I’m researching the fastest way to search in a graph (array of objects) and have checked underscores .findWhere (as the resulting object can only be once in the graph) vs .find:
.find 0.363ms
.where 0.205ms
.findWhere 0.089ms
This is in local debug mode to purposely run it slower (otherwise it’s 0.013ms vs 0.113 ms).
Even .where which is going through the whole array of objects is faster than .find (which is a more recent implementation).
Why is that it’s slower or rather, why is underscore faster?
It comes down to computation, finding on graph is over the entire dataset whereas in underscore it’s object comparison. The way this is done factors heavily on the speed. Im surprised a purely vanilla method isn’t faster becuase underscore is a library so to make this even faster I would look at doing it in pure JS.
In the past I was able to achieve a huge speed increase in a similar manner by using the .includes method for array lookups in JS - its much faster then anything else out there and I was told that is due to the compilation of JS itself and these methods are worked in to be as quick to compile as possible.
Out of interest, could you try without object destructuring in the args?
Underscores implementation calls quite a lot of functions (where calls find which calls isArrayLike and findIndex) so I suspect the big difference would be the destructuring.
Is this in meteor or native J’s? In meteor the object destructuring is transpiled by babel, possibly making it more expensive (or cheaper, who knows, lol)

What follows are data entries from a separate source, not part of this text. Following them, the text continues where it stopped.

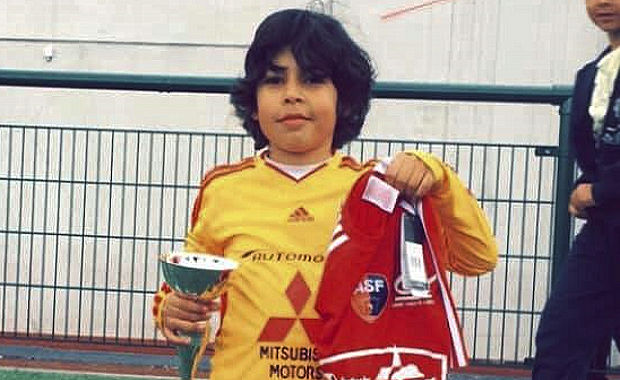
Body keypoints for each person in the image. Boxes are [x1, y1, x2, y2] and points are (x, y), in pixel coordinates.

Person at [151, 8, 498, 380]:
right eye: (274, 81)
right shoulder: (223, 188)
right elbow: (184, 290)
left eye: (313, 80)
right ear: (253, 102)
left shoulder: (378, 192)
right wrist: (170, 310)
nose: (292, 96)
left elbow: (477, 258)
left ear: (345, 99)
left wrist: (440, 178)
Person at [533, 0, 620, 378]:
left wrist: (600, 192)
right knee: (561, 336)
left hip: (608, 211)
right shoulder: (593, 72)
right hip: (605, 231)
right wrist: (585, 186)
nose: (602, 2)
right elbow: (596, 154)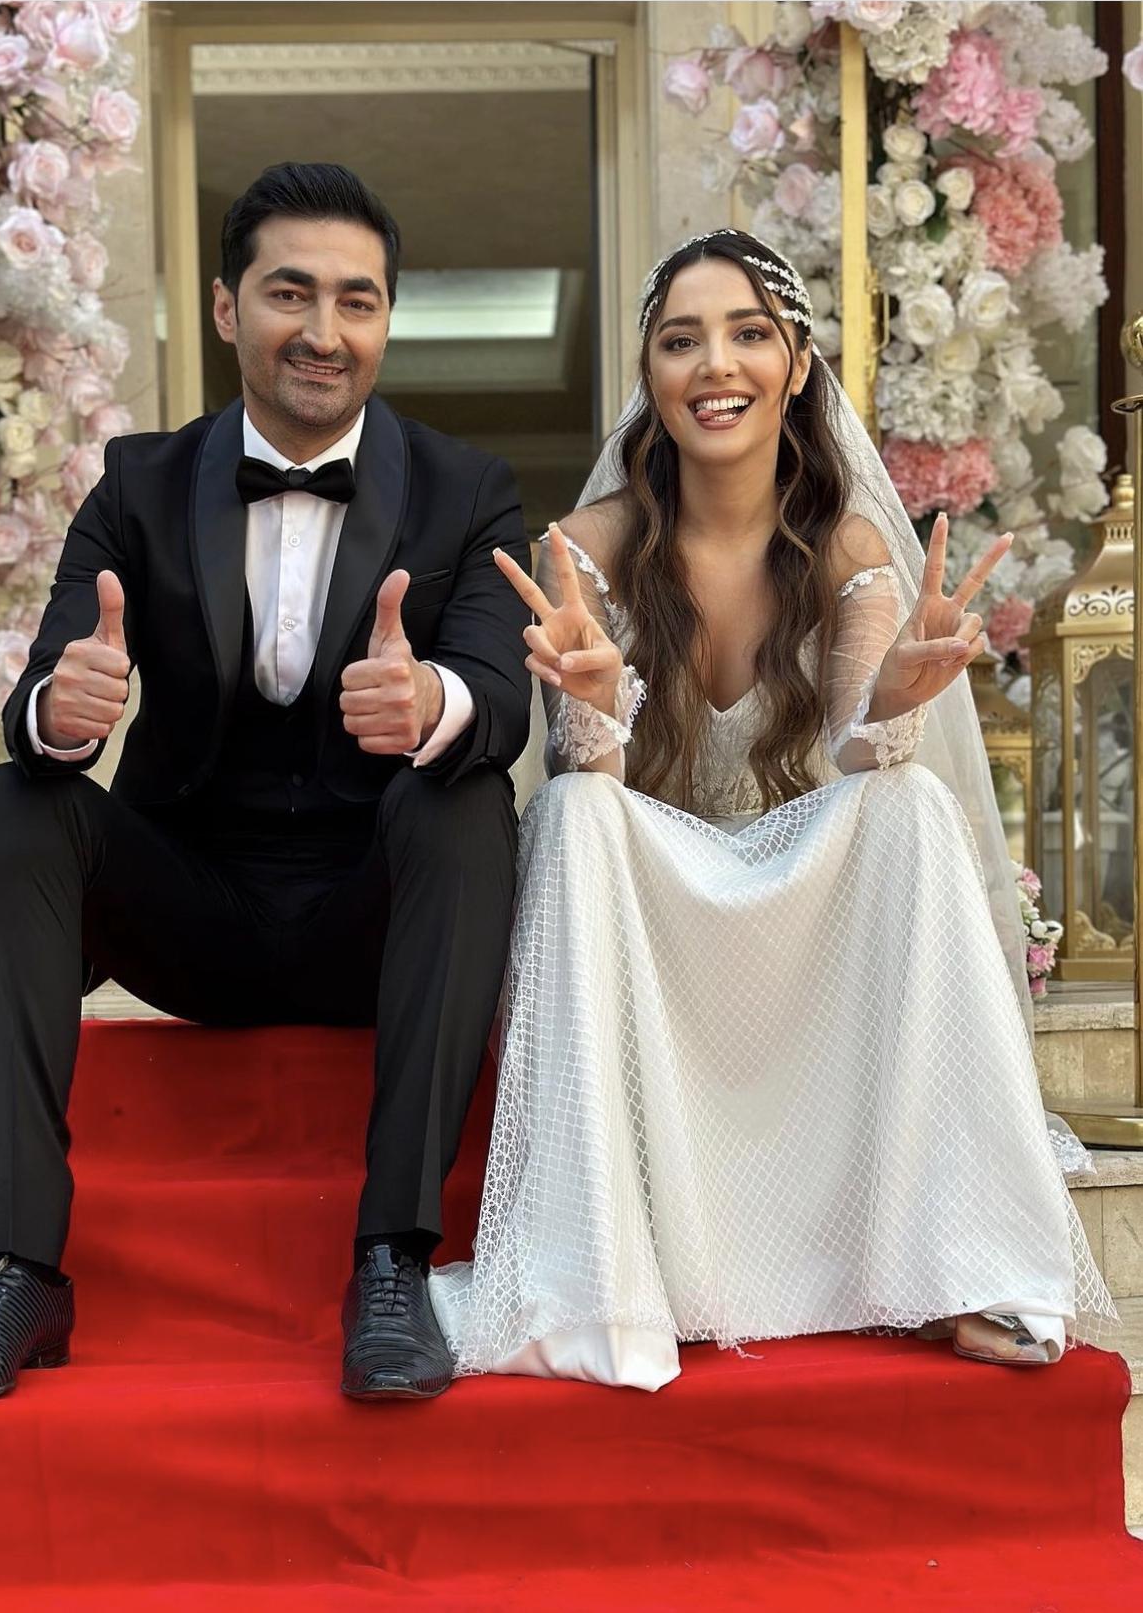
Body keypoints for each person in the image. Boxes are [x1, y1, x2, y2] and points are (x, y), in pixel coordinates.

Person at [430, 230, 1115, 1389]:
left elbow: (853, 755)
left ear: (797, 365)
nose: (716, 364)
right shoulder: (583, 549)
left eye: (748, 333)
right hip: (652, 919)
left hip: (797, 914)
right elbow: (590, 777)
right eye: (681, 340)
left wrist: (891, 701)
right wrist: (592, 706)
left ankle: (970, 1263)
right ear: (650, 374)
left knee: (909, 804)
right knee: (575, 816)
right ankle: (593, 1284)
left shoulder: (847, 542)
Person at [0, 162, 532, 1406]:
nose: (324, 329)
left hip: (372, 921)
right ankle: (15, 1269)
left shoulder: (467, 489)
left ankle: (394, 1262)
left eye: (357, 300)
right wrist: (60, 710)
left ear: (386, 320)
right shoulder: (138, 482)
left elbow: (503, 699)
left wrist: (435, 702)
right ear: (229, 307)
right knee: (12, 799)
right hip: (189, 915)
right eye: (291, 293)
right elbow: (50, 682)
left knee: (465, 796)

Be mindful of how you benchmark this. The measurements are really only useful if done in a production environment. The JIT compiler can optimize things in ways that aren’t obvious, so it’s entirely possible that that the native version is in fact more performant at load.
This talk discusses the woes of benchmarking. It’s somewhat old, but I imagine the JIT optimizations have only improved since then.
It’s a bit more difficult to do benchmarking on the production system as I can’t run this function 100x or even more just to see a proper time difference. Unless I maybe run the benchmark in a delayed job after the startup of the server is finished but then I’d need to build up the array of objects myself which isn’t as realistic as using real data.